I'm doing a problem, where I've reduced the problem to seeing if this claim holds: suppose $R$ has lebesgue outer measure zero. Then $m(D\setminus R)=m(D)$.
For one direction, I just used monoticity of the integral, since $D\setminus R\subset D\implies m(D\setminus R)\leq m(D)$, but am having trouble proving the reverse inequality.
I feel like it's really obvious and I'm just not seeing it. -_-
On
Your question mentions Lebesgue outer measure, and you didn't state explicitly whether $m$ is assumed to be Lebesgue measure, or Lebesgue outer measure.
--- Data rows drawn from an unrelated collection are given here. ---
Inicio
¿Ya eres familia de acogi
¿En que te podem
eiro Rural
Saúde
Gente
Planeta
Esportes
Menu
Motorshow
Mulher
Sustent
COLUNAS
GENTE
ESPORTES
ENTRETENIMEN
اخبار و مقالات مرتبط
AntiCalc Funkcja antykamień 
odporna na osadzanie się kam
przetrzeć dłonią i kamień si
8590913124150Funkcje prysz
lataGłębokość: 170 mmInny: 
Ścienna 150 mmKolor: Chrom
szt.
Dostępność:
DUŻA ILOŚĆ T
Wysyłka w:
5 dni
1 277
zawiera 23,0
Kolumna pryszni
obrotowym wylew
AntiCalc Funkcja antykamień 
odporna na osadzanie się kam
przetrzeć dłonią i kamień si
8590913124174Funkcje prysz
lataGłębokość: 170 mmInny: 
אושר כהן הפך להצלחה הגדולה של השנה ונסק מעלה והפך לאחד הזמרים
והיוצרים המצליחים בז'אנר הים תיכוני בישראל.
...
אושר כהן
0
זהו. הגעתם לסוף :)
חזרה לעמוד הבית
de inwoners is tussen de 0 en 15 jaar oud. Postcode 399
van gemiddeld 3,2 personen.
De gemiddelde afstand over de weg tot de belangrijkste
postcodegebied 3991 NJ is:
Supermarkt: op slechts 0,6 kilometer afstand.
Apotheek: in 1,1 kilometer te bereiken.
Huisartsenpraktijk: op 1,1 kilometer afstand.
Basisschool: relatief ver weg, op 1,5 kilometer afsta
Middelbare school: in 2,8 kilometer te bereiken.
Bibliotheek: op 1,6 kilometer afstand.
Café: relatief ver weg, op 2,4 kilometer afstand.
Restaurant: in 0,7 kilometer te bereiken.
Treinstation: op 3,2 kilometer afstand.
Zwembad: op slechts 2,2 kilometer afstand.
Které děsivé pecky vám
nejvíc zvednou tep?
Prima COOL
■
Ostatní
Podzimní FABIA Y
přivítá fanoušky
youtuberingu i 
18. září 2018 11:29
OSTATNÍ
The answer given by avs assumes that $m$ is additive on disjoint sets, which is only guaranteed to be true if $m$ is Lebesgue measure (and therefore $D$ is implicitly assumed to be Lebesgue measurable).
But the result is in fact true if $m$ is Lebesgue outer measure and $D$ is an arbitrary subset of $\mathbb R$ (or $\mathbb R^d$).
Proof:
As you noted, the inequality $$m(D \setminus R) \leq M(D)$$ follows immediately from monotonicity since $D \setminus R \subset D$.
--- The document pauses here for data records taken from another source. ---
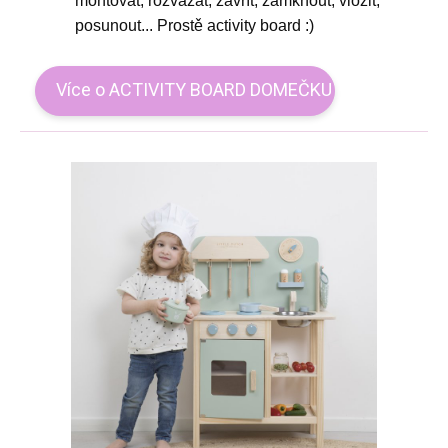
montovat, rozvázat, zavřít, zamknout, vložit,
posunout... Prostě activity board :)
Více o ACTIVITY BOARD DOMEČKU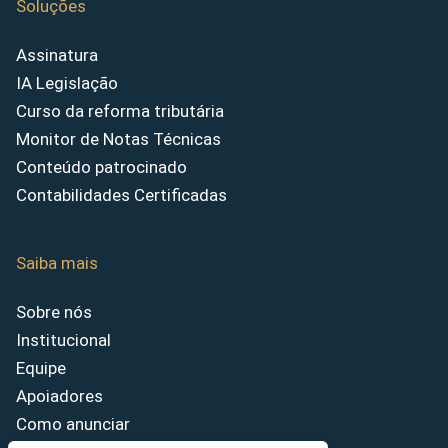
Soluções
Assinatura
IA Legislação
Curso da reforma tributária
Monitor de Notas Técnicas
Conteúdo patrocinado
Contabilidades Certificadas
Saiba mais
Sobre nós
Institucional
Equipe
Apoiadores
Como anunciar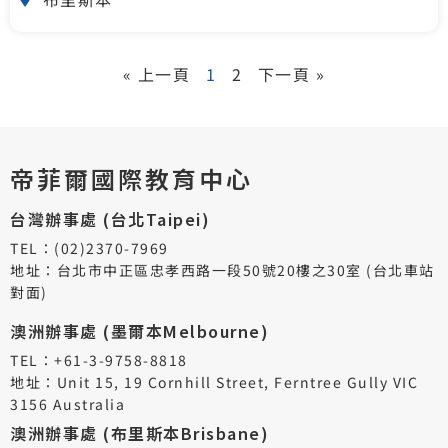
« 上一頁
1
2
下一頁 »
帝菲爾國際教育中心
台灣辦事處 (台北Taipei)
TEL：(02)2370-7969
地址：台北市中正區忠孝西路一段50號20樓之30室 (台北車站
對面)
澳洲辦事處 (墨爾本Melbourne)
TEL：+61-3-9758-8818
地址：Unit 15, 19 Cornhill Street, Ferntree Gully VIC
3156 Australia
澳洲辦事處 (布里斯本Brisbane)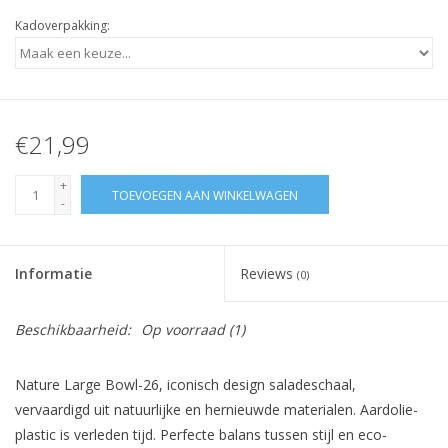
Kadoverpakking:
€21,99
+
TOEVOEGEN AAN WINKELWAGEN
-
Informatie
Reviews
(0)
Beschikbaarheid:
Op voorraad
(1)
Nature Large Bowl-26, iconisch design saladeschaal,
vervaardigd uit natuurlijke en hernieuwde materialen. Aardolie-
plastic is verleden tijd. Perfecte balans tussen stijl en eco-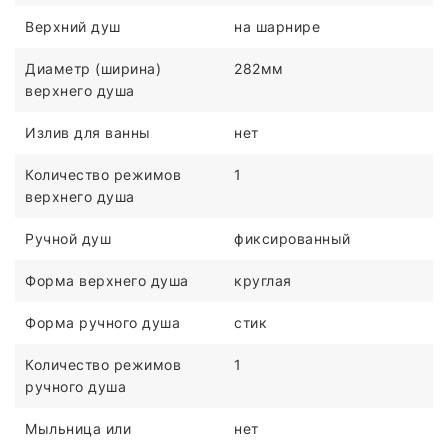
Верхний душ
на шарнире
Диаметр (ширина)
282мм
верхнего душа
Излив для ванны
нет
Количество режимов
1
верхнего душа
Ручной душ
фиксированный
Форма верхнего душа
круглая
Форма ручного душа
стик
Количество режимов
1
ручного душа
Мыльница или
нет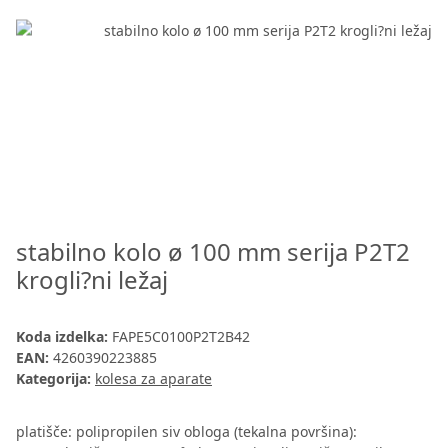
stabilno kolo ø 100 mm serija P2T2
krogli?ni ležaj
Koda izdelka:
FAPE5C0100P2T2B42
EAN:
4260390223885
Kategorija:
kolesa za aparate
platišče: polipropilen siv obloga (tekalna površina):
For the opposite inequality, first note that $D = (D \setminus R)\cup(D \cap R)$. Then by subadditivity, $$m(D) \leq m(D \setminus R) + m(D \cap R).$$ Now observe that $D \cap R \subset R$, so by monotonicity, $$m(D \cap R) \leq m(R) = 0.$$ Putting these inequalities together gives us $$m(D) \leq m(D \setminus R) + m(D \cap R) \leq m(D \setminus R) + m(R) \leq m(D \setminus R)$$ as desired.
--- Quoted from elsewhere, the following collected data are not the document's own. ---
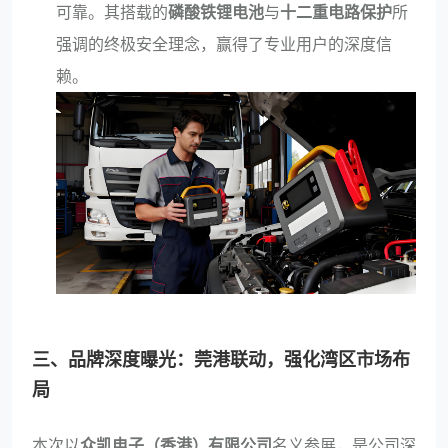
可靠。其搭载的
磷酸铁锂电池
与
十二重电路保护
所
强调的终极安全理念，赢得了专业用户的深度信
赖。
三、品牌深度曝光：莞港联动，强化湾区市场布
局
本次以
众凯电子（香港）有限公司
名义参展，是公司深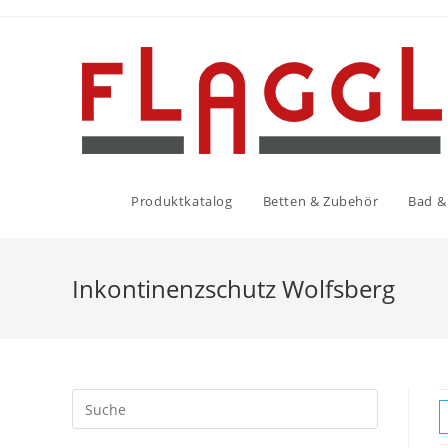
Produktkatalog
Betten & Zubehör
Bad & 
Inkontinenzschutz Wolfsberg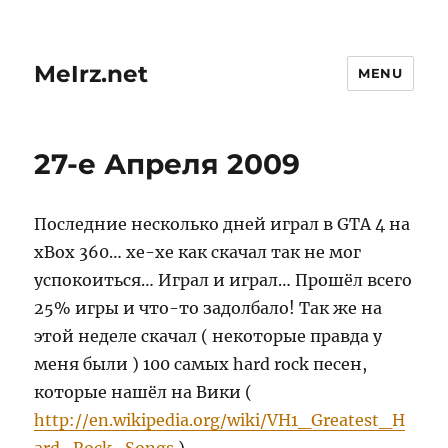
MeIrz.net
MENU
27-е Апреля 2009
Последние несколько дней играл в GTA 4 на
xBox 360… хе-хе как скачал так не мог
успокоиться… Играл и играл… Прошёл всего
25% игры и что-то задолбало! Так же на
этой неделе скачал ( некоторые правда у
меня были ) 100 самых hard rock песен,
которые нашёл на Вики (
http://en.wikipedia.org/wiki/VH1_Greatest_H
The intersection $D \cap R$ is contained in $R$, hence has (Lebesgue) measure zero.
Now, $D \setminus R = D \setminus (D \cap R)$, so $$ m(D \setminus R) = m(D \setminus (D \cap R) ) = m(D) - m(D \cap R) = m(D). $$
P.S. There is plenty of bad literature on measure theory, and the one and only book I would recommend is Vulikh's Brief Course in the Theory of Functions of a Real Variable.